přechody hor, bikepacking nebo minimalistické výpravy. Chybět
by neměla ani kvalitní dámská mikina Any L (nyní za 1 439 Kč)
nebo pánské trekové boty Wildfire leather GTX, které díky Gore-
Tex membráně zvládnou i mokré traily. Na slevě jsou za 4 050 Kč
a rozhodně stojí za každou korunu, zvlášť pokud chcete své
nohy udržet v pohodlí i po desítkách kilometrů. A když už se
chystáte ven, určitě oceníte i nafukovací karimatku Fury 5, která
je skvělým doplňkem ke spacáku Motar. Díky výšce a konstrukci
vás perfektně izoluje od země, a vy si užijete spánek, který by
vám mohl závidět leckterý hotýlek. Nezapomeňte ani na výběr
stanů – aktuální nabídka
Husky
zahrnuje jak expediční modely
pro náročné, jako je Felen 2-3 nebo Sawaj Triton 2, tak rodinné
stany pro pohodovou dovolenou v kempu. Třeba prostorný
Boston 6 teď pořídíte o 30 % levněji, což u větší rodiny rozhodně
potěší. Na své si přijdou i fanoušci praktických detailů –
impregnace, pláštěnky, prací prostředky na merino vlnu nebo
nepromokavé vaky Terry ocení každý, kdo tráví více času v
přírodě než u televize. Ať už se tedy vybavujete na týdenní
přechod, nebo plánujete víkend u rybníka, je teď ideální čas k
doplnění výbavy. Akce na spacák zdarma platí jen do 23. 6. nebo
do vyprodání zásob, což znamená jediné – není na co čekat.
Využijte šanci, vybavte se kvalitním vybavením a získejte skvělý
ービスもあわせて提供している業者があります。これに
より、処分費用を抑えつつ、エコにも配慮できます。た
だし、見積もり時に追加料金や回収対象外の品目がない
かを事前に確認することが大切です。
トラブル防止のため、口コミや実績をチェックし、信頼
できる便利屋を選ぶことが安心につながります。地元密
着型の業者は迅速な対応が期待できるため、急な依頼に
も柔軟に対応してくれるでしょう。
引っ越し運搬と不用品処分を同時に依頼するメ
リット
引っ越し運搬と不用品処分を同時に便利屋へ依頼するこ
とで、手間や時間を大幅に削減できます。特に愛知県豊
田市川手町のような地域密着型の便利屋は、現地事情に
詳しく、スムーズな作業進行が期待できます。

==================================================

Transcribe the entire listing without a single omission.

Solution for this problem:
přechody hor, bikepacking nebo minimalistické výpravy. Chybět
by neměla ani kvalitní dámská mikina Any L (nyní za 1 439 Kč)
nebo pánské trekové boty Wildfire leather GTX, které díky Gore-
Tex membráně zvládnou i mokré traily. Na slevě jsou za 4 050 Kč
a rozhodně stojí za každou korunu, zvlášť pokud chcete své
nohy udržet v pohodlí i po desítkách kilometrů. A když už se
chystáte ven, určitě oceníte i nafukovací karimatku Fury 5, která
je skvělým doplňkem ke spacáku Motar. Díky výšce a konstrukci
vás perfektně izoluje od země, a vy si užijete spánek, který by
vám mohl závidět leckterý hotýlek. Nezapomeňte ani na výběr
stanů – aktuální nabídka
Husky
zahrnuje jak expediční modely
pro náročné, jako je Felen 2-3 nebo Sawaj Triton 2, tak rodinné
stany pro pohodovou dovolenou v kempu. Třeba prostorný
Boston 6 teď pořídíte o 30 % levněji, což u větší rodiny rozhodně
potěší. Na své si přijdou i fanoušci praktických detailů –
impregnace, pláštěnky, prací prostředky na merino vlnu nebo
nepromokavé vaky Terry ocení každý, kdo tráví více času v
přírodě než u televize. Ať už se tedy vybavujete na týdenní
přechod, nebo plánujete víkend u rybníka, je teď ideální čas k
doplnění výbavy. Akce na spacák zdarma platí jen do 23. 6. nebo
do vyprodání zásob, což znamená jediné – není na co čekat.
Využijte šanci, vybavte se kvalitním vybavením a získejte skvělý
ービスもあわせて提供している業者があります。これに
より、処分費用を抑えつつ、エコにも配慮できます。た
だし、見積もり時に追加料金や回収対象外の品目がない
かを事前に確認することが大切です。
トラブル防止のため、口コミや実績をチェックし、信頼
できる便利屋を選ぶことが安心につながります。地元密
着型の業者は迅速な対応が期待できるため、急な依頼に
も柔軟に対応してくれるでしょう。
引っ越し運搬と不用品処分を同時に依頼するメ
リット
引っ越し運搬と不用品処分を同時に便利屋へ依頼するこ
とで、手間や時間を大幅に削減できます。特に愛知県豊
田市川手町のような地域密着型の便利屋は、現地事情に
詳しく、スムーズな作業進行が期待できます。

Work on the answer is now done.